The problem is of conceptual significance in decentralized control because it shows that it is important for the controllers to communicate with each other implicitly in order to minimize the cost. This suggests that control actions in decentralized control may have a dual role: those of control and communication.

==The hardness of the problem==
The hardness of the problem is attributed to the fact that information of the second controller depends on the decisions of the first controller. Variations considered by Tamer Basar show that the hardness is also because of the structure of the performance index and the coupling of different decision variables.

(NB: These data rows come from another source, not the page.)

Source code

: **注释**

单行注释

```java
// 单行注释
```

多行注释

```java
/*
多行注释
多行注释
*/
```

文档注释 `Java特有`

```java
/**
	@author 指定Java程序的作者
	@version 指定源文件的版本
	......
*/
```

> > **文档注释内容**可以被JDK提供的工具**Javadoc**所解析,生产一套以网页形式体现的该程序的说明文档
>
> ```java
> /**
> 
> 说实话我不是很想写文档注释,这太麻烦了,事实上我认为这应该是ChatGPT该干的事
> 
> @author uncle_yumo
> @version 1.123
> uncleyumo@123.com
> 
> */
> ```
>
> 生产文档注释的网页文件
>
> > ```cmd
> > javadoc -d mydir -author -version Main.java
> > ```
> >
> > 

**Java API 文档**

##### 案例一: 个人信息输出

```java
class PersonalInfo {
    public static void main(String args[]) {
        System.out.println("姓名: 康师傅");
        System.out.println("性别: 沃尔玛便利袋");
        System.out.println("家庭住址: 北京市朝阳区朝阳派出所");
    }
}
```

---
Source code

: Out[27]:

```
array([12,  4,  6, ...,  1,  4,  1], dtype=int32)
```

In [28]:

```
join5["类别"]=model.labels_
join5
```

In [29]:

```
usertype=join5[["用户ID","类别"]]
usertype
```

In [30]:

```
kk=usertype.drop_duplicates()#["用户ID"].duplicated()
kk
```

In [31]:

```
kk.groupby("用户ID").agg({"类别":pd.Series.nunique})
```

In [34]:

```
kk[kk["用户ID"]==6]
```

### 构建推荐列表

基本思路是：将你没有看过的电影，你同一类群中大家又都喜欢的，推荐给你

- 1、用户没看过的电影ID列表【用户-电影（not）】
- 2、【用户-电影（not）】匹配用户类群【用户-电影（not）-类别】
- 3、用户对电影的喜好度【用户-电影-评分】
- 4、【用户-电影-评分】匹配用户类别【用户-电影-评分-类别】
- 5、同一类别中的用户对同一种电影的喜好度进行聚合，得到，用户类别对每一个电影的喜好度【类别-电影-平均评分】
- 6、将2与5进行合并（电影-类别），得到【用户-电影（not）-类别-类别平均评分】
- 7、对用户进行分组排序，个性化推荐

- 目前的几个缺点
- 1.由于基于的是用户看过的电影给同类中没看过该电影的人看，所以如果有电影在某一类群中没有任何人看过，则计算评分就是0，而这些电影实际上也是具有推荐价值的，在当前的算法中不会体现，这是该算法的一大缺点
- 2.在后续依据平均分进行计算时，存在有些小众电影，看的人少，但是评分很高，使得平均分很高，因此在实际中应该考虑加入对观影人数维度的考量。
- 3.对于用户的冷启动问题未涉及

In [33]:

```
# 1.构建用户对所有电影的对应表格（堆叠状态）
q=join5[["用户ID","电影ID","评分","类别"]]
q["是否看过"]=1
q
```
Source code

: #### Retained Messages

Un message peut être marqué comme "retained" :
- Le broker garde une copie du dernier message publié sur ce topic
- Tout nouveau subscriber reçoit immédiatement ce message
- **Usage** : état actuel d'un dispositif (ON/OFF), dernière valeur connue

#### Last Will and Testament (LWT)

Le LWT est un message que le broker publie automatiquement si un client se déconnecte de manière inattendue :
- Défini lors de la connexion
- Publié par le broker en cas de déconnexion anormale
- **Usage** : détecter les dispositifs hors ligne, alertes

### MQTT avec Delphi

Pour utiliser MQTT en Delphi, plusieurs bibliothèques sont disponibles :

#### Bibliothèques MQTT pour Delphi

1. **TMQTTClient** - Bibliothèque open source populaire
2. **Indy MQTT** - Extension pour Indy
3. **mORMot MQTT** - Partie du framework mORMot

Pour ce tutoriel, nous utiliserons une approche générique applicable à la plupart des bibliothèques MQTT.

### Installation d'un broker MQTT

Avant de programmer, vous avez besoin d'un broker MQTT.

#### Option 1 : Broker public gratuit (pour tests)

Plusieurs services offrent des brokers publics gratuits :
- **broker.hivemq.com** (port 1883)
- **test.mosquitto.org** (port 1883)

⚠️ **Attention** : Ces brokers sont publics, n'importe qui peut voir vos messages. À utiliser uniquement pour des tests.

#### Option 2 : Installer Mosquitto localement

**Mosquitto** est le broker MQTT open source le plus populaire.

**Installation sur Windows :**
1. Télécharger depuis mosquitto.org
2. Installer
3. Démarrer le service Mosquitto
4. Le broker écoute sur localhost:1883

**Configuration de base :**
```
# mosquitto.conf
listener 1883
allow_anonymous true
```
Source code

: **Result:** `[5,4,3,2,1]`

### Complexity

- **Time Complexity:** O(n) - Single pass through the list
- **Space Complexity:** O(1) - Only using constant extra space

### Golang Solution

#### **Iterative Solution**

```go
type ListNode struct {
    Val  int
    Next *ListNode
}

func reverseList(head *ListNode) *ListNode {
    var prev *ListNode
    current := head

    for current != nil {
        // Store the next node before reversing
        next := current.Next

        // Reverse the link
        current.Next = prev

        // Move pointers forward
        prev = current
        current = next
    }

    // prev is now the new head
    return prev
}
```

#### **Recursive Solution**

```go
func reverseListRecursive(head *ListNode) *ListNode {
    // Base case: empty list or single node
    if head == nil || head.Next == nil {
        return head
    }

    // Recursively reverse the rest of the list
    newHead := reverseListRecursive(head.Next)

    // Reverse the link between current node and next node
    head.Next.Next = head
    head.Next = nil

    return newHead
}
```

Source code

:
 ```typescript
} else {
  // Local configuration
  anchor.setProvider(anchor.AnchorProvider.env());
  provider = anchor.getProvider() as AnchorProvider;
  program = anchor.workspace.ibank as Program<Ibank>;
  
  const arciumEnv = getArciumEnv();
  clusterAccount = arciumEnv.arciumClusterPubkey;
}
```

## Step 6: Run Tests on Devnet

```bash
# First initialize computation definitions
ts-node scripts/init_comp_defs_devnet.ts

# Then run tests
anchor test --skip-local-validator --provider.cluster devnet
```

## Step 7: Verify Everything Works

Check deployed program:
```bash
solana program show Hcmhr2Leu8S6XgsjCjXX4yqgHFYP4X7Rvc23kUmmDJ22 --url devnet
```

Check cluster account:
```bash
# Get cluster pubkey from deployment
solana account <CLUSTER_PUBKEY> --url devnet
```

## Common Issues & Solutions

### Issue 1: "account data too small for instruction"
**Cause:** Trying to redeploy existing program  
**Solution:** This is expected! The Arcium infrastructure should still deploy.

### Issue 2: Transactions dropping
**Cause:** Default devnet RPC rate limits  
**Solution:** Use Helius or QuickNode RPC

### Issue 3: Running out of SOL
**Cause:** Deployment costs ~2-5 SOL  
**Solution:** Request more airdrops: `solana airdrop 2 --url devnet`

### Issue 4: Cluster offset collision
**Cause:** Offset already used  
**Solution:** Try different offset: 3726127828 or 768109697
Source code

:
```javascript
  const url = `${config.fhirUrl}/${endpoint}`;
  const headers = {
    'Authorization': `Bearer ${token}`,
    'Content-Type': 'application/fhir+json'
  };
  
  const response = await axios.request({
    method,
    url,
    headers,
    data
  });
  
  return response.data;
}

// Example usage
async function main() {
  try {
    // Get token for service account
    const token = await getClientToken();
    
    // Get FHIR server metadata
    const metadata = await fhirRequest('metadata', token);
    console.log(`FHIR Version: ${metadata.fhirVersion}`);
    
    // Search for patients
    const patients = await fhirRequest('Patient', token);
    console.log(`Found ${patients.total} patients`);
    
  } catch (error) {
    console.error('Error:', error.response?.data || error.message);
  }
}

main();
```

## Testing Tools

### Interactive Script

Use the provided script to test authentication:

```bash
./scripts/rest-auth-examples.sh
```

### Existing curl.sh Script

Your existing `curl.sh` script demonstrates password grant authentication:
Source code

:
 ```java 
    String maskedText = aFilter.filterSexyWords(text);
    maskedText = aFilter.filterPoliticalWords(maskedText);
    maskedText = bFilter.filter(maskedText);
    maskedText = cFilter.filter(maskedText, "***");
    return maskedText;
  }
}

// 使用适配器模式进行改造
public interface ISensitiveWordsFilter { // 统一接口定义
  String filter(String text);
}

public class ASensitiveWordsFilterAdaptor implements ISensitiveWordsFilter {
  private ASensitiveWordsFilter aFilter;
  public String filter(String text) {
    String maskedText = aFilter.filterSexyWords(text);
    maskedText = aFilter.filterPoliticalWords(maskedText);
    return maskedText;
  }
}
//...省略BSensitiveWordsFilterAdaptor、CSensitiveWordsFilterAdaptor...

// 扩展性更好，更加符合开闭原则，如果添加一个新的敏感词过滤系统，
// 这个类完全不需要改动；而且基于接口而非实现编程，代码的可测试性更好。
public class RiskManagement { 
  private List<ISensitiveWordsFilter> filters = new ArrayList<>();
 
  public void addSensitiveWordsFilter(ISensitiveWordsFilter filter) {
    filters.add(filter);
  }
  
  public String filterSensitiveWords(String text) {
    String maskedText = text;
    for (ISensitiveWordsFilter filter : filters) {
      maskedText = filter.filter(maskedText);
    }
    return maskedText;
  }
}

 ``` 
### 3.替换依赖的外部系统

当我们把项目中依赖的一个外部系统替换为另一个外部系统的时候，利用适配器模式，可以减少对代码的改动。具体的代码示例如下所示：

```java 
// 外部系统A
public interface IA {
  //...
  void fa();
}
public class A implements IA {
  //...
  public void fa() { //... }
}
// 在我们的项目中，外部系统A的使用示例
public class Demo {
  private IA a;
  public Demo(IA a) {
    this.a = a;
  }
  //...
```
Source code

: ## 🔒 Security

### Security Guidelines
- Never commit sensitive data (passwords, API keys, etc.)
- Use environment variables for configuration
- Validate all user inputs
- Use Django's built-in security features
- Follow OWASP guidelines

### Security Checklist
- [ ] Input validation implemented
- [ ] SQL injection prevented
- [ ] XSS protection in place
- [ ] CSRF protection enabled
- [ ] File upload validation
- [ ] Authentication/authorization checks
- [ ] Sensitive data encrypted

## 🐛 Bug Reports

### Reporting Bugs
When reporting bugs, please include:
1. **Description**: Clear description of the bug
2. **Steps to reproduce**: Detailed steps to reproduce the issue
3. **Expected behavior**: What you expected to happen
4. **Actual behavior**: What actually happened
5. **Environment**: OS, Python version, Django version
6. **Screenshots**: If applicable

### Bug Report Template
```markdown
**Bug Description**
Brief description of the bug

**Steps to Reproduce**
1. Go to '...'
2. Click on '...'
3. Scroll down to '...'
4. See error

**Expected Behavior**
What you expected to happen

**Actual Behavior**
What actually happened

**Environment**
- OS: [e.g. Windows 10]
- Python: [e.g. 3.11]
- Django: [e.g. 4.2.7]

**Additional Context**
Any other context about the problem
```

It has also been shown that problems of the spirit of Witsenhausen's counterexample become simpler if the transmission delay along an external channel that connects the controllers is smaller than the propagation delay in the problem. However, this result requires the channels to be perfect and instantaneous, and hence is of limited applicability. In practical situations, the channel is always imperfect, and thus one can not assume that decentralized control problems are simple in presence of external channels.

A justification of the failure of attempts that discretize the problem came from the computer science literature: Christos Papadimitriou and John Tsitsiklis showed that the discrete version of the counterexample is NP-complete.

==Attempts at obtaining a solution==
A number of numerical attempts have been made to solve the counterexample. Focusing on a particular choice of problem parameters $(k=0.2,\;\sigma_0=5)$, researchers have obtained strategies by discretization and using neural networks. Further research (notably, the work of Yu-Chi Ho, and the work of Li, Marden and Shamma) has obtained slightly improved costs for the same parameter choice. The best known numerical results for a variety of parameters, including the one mentioned previously, are obtained by a local search algorithm proposed by S.-H. Tseng and A. Tang in 2017. The first provably approximately optimal strategies appeared in 2010 (Grover, Park, Sahai) where information theory is used to understand the communication in the counterexample. The optimal solution of the counterexample is still an open problem.